Japanese ramen chef (born 1923)

Fuku Amagawa (born 1923) is a Japanese ramen chef. She has run her family restaurant, Ginkatei, since 1965. She gained widespread media attention for continuing to cook at the restaurant herself, which she is still doing as of 2026 at the age of 103. She is one of the world's oldest ramen chefs.
==Biography==
Amagawa was born in 1923 in what is now Fujioka City, and had three younger siblings, who she grew up caring for. She attended a girls' school and planned to become a housewife, but most young men were at war, so she instead became an office worker at a bus company.

She was passionate about movies and would travel to watch them, and so in 1949, she had an arranged marriage to a man whose family ran the local movie theater. She helped run the theater through the 1950s and early 1960s. However, soon color television reduced the popularity of movie theaters.

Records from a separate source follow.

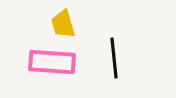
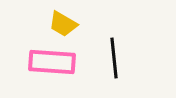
yellow trapezoid: rotated 44 degrees counterclockwise
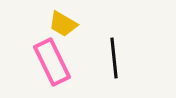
pink rectangle: rotated 60 degrees clockwise
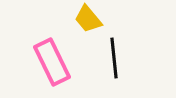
yellow trapezoid: moved 25 px right, 5 px up; rotated 20 degrees clockwise
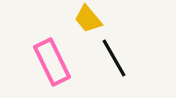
black line: rotated 24 degrees counterclockwise
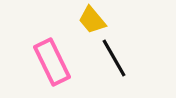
yellow trapezoid: moved 4 px right, 1 px down
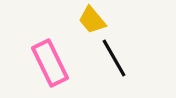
pink rectangle: moved 2 px left, 1 px down
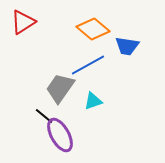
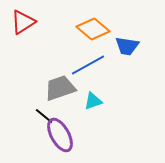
gray trapezoid: rotated 36 degrees clockwise
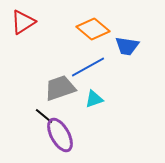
blue line: moved 2 px down
cyan triangle: moved 1 px right, 2 px up
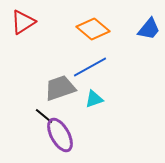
blue trapezoid: moved 22 px right, 17 px up; rotated 60 degrees counterclockwise
blue line: moved 2 px right
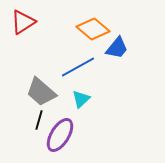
blue trapezoid: moved 32 px left, 19 px down
blue line: moved 12 px left
gray trapezoid: moved 19 px left, 4 px down; rotated 120 degrees counterclockwise
cyan triangle: moved 13 px left; rotated 24 degrees counterclockwise
black line: moved 5 px left, 4 px down; rotated 66 degrees clockwise
purple ellipse: rotated 60 degrees clockwise
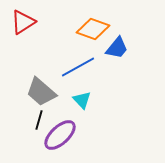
orange diamond: rotated 20 degrees counterclockwise
cyan triangle: moved 1 px right, 1 px down; rotated 30 degrees counterclockwise
purple ellipse: rotated 16 degrees clockwise
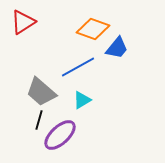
cyan triangle: rotated 42 degrees clockwise
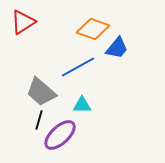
cyan triangle: moved 5 px down; rotated 30 degrees clockwise
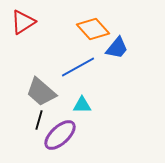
orange diamond: rotated 28 degrees clockwise
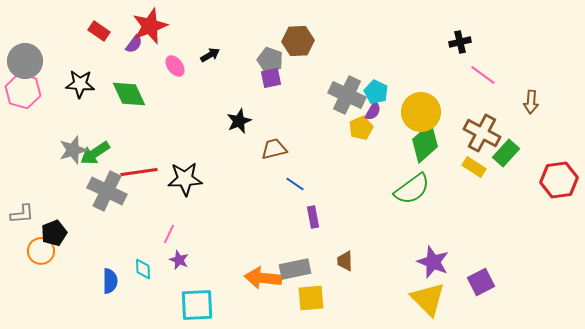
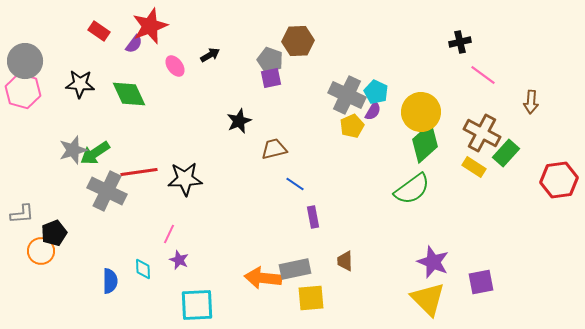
yellow pentagon at (361, 128): moved 9 px left, 2 px up
purple square at (481, 282): rotated 16 degrees clockwise
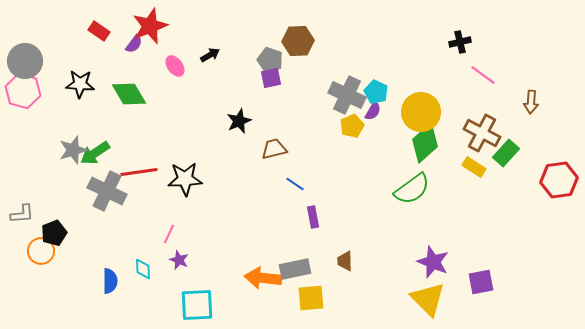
green diamond at (129, 94): rotated 6 degrees counterclockwise
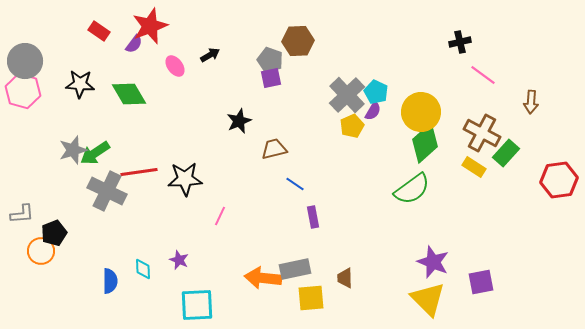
gray cross at (347, 95): rotated 21 degrees clockwise
pink line at (169, 234): moved 51 px right, 18 px up
brown trapezoid at (345, 261): moved 17 px down
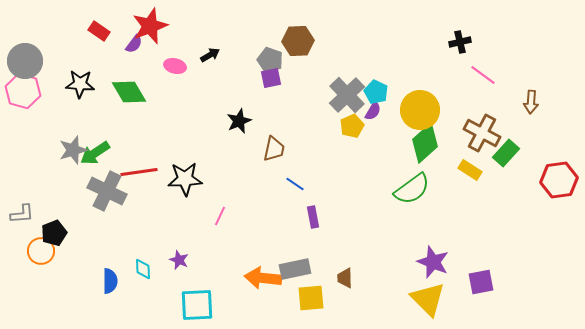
pink ellipse at (175, 66): rotated 40 degrees counterclockwise
green diamond at (129, 94): moved 2 px up
yellow circle at (421, 112): moved 1 px left, 2 px up
brown trapezoid at (274, 149): rotated 116 degrees clockwise
yellow rectangle at (474, 167): moved 4 px left, 3 px down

In 1964 she trained in cooking at Takasaki, where she learned how to make ramen and fried rice. She and her husband, a talented cook, then opened a restaurant, Ginkatei, in the movie theater. They also catered events at the town hall. A few years later, a fire destroyed the theater section, and they focused on the restaurant.

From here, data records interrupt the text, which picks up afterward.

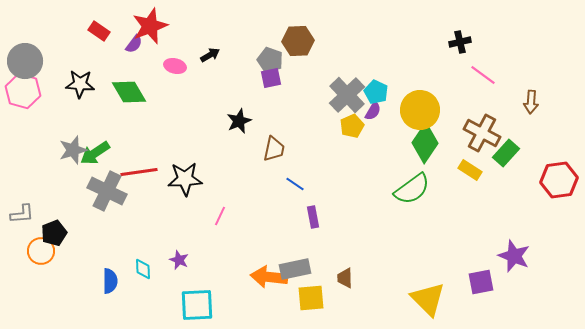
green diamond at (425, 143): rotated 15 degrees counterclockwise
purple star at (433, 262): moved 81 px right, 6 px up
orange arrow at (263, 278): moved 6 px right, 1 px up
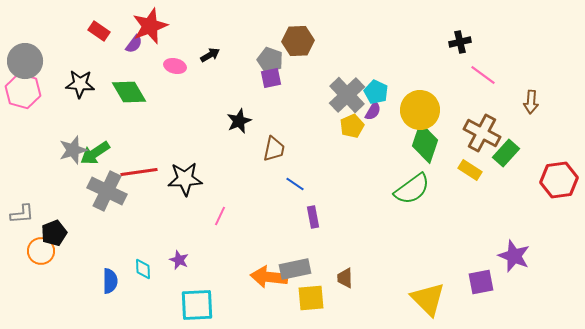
green diamond at (425, 143): rotated 15 degrees counterclockwise
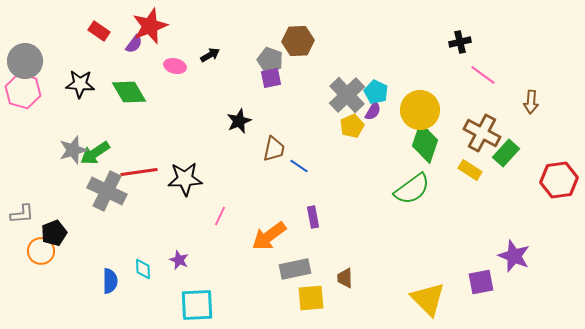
blue line at (295, 184): moved 4 px right, 18 px up
orange arrow at (269, 277): moved 41 px up; rotated 42 degrees counterclockwise
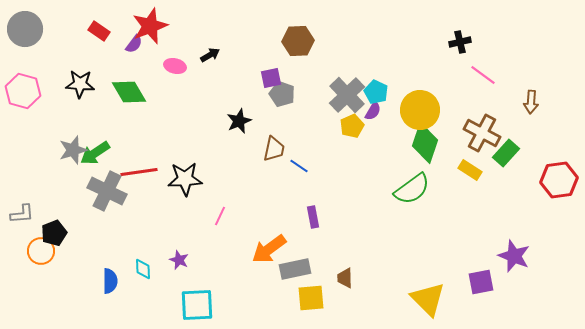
gray pentagon at (270, 60): moved 12 px right, 34 px down
gray circle at (25, 61): moved 32 px up
orange arrow at (269, 236): moved 13 px down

Her husband died in 2003, and she considered closing the restaurant, but she ultimately decided to keep the restaurant open, supported by her children. She began gaining attention at the age of 100 for continuing to work at her restaurant, furthered by Takuya Kimura, who she was a longtime fan of, bringing his television show to her restaurant. She soon had to restrict entry due to crowds. She also placed a life-sized cutout of herself in front of her restaurant, which many people come to see and take photos in front of. Lines form before the restaurant opens.

As of 2025, she worked at her restaurant six days a week, one hour a day, cooking ramen. By 2026, she had reduced that to five days a week. She is one of the world's oldest active ramen chefs. Her signature dish is a ramen with chicken broth and soy sauce. She is known to do squats while boiling ramen noodles, and began strength training at 101.